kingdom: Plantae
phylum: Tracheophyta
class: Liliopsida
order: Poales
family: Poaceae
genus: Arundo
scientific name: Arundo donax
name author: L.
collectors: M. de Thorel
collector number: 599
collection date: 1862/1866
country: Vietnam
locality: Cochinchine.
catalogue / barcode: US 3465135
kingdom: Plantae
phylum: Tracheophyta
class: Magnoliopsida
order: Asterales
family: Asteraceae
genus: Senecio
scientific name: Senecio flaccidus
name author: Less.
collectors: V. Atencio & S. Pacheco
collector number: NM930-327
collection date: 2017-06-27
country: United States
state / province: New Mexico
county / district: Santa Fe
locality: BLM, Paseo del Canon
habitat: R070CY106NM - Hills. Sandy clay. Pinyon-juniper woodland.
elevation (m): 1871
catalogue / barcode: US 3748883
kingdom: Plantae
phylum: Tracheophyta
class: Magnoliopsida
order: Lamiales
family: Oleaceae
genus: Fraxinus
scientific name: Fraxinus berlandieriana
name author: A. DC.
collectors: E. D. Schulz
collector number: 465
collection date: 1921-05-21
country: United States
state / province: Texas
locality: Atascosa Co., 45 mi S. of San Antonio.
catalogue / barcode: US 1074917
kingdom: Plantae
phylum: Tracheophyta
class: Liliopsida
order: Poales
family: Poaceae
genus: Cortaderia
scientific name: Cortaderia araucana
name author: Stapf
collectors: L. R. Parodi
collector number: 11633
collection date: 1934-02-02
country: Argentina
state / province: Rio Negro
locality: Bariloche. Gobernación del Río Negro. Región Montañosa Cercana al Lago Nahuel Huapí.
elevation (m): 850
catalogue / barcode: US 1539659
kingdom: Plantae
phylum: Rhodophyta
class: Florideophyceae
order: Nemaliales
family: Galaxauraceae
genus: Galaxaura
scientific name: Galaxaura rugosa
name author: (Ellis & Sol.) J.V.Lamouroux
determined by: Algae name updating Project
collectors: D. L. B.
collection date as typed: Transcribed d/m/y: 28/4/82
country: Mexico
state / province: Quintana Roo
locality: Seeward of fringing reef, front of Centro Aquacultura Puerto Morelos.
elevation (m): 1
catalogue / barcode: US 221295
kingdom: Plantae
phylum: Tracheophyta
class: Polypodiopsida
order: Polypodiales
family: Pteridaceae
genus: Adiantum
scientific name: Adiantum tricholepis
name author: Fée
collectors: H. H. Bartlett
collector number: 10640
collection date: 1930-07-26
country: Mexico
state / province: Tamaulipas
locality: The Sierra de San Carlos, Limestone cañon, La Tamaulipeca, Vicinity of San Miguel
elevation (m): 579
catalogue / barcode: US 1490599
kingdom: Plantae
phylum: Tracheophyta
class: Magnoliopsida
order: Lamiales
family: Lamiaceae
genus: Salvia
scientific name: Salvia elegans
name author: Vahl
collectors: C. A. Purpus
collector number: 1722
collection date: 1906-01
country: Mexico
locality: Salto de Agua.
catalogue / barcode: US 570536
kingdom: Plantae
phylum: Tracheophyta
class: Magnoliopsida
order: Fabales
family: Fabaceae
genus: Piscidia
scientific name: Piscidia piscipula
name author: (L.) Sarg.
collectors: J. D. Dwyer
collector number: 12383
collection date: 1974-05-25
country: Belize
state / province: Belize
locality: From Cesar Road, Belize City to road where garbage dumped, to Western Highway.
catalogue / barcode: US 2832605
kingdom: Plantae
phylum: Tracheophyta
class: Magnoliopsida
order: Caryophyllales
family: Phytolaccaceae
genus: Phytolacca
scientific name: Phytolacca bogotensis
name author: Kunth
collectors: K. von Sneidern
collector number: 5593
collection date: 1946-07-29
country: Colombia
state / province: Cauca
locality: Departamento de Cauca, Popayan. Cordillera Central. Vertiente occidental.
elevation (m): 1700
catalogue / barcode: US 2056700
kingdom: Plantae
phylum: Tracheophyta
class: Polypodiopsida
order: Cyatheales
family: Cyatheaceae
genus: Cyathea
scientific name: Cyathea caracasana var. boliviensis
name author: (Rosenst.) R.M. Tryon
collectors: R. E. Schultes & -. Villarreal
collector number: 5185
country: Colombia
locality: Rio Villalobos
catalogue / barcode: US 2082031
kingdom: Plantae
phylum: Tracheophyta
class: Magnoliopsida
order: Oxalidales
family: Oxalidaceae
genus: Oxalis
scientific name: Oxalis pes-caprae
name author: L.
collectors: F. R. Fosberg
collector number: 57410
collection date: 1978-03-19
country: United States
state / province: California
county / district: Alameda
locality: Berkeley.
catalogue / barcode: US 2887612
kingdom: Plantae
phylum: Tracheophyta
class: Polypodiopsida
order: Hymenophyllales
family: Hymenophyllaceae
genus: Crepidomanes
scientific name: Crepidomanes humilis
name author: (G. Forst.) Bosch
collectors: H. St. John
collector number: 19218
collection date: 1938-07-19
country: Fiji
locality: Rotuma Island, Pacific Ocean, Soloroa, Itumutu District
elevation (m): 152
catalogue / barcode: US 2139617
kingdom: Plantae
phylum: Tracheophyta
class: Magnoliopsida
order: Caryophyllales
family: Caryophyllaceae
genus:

+ + + + + + +

*Goal*
Starting with the first line of the material and going on through the line with "state / province: Tamaulipas", give those lines as a numbered list, leaving out any blank lines.

*Reply to the task*
1. kingdom: Plantae
2. phylum: Tracheophyta
3. class: Liliopsida
4. order: Poales
5. family: Poaceae
6. genus: Arundo
7. scientific name: Arundo donax
8. name author: L.
9. collectors: M. de Thorel
10. collector number: 599
11. collection date: 1862/1866
12. country: Vietnam
13. locality: Cochinchine.
14. catalogue / barcode: US 3465135
15. kingdom: Plantae
16. phylum: Tracheophyta
17. class: Magnoliopsida
18. order: Asterales
19. family: Asteraceae
20. genus: Senecio
21. scientific name: Senecio flaccidus
22. name author: Less.
23. collectors: V. Atencio & S. Pacheco
24. collector number: NM930-327
25. collection date: 2017-06-27
26. country: United States
27. state / province: New Mexico
28. county / district: Santa Fe
29. locality: BLM, Paseo del Canon
30. habitat: R070CY106NM - Hills. Sandy clay. Pinyon-juniper woodland.
31. elevation (m): 1871
32. catalogue / barcode: US 3748883
33. kingdom: Plantae
34. phylum: Tracheophyta
35. class: Magnoliopsida
36. order: Lamiales
37. family: Oleaceae
38. genus: Fraxinus
39. scientific name: Fraxinus berlandieriana
40. name author: A. DC.
41. collectors: E. D. Schulz
42. collector number: 465
43. collection date: 1921-05-21
44. country: United States
45. state / province: Texas
46. locality: Atascosa Co., 45 mi S. of San Antonio.
47. catalogue / barcode: US 1074917
48. kingdom: Plantae
49. phylum: Tracheophyta
50. class: Liliopsida
51. order: Poales
52. family: Poaceae
53. genus: Cortaderia
54. scientific name: Cortaderia araucana
55. name author: Stapf
56. collectors: L. R. Parodi
57. collector number: 11633
58. collection date: 1934-02-02
59. country: Argentina
60. state / province: Rio Negro
61. locality: Bariloche. Gobernación del Río Negro. Región Montañosa Cercana al Lago Nahuel Huapí.
62. elevation (m): 850
63. catalogue / barcode: US 1539659
64. kingdom: Plantae
65. phylum: Rhodophyta
66. class: Florideophyceae
67. order: Nemaliales
68. family: Galaxauraceae
69. genus: Galaxaura
70. scientific name: Galaxaura rugosa
71. name author: (Ellis & Sol.) J.V.Lamouroux
72. determined by: Algae name updating Project
73. collectors: D. L. B.
74. collection date as typed: Transcribed d/m/y: 28/4/82
75. country: Mexico
76. state / province: Quintana Roo
77. locality: Seeward of fringing reef, front of Centro Aquacultura Puerto Morelos.
78. elevation (m): 1
79. catalogue / barcode: US 221295
80. kingdom: Plantae
81. phylum: Tracheophyta
82. class: Polypodiopsida
83. order: Polypodiales
84. family: Pteridaceae
85. genus: Adiantum
86. scientific name: Adiantum tricholepis
87. name author: Fée
88. collectors: H. H. Bartlett
89. collector number: 10640
90. collection date: 1930-07-26
91. country: Mexico
92. state / province: Tamaulipas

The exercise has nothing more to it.